When a line in the records includes the string "result", it goes into the tally; report that tally alone.

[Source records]

------------------------------------

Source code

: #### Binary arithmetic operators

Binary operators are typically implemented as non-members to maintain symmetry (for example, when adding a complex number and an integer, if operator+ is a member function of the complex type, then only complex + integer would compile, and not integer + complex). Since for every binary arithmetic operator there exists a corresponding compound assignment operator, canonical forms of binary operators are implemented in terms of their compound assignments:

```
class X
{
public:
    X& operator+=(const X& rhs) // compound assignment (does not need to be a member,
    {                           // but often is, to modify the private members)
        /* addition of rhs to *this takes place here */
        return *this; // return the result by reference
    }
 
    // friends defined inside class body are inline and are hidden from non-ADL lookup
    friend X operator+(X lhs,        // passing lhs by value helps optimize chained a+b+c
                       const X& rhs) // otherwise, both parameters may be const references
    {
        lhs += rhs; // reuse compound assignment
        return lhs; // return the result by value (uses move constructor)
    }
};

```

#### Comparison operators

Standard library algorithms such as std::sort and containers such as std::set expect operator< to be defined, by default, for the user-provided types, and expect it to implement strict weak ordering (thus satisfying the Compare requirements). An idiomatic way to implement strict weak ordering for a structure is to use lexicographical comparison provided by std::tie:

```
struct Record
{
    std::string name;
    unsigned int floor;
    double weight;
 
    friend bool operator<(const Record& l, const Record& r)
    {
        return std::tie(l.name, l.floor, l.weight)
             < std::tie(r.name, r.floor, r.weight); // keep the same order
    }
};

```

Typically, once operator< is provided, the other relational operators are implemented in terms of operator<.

------------------------------------

▸ **COMPLETED EXERCISE**: 2